- **Exercise goal**:
Each line in the records that mentions the word "AFCON" needs to be listed.

::: Material provided :::

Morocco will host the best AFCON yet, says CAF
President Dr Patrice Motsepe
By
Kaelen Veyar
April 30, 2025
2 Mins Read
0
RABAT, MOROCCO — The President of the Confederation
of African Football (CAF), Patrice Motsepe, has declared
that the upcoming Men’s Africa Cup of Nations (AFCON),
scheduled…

:::

- **Answer to this exercise**:
Morocco will host the best AFCON yet, says CAF
that the upcoming Men’s Africa Cup of Nations (AFCON),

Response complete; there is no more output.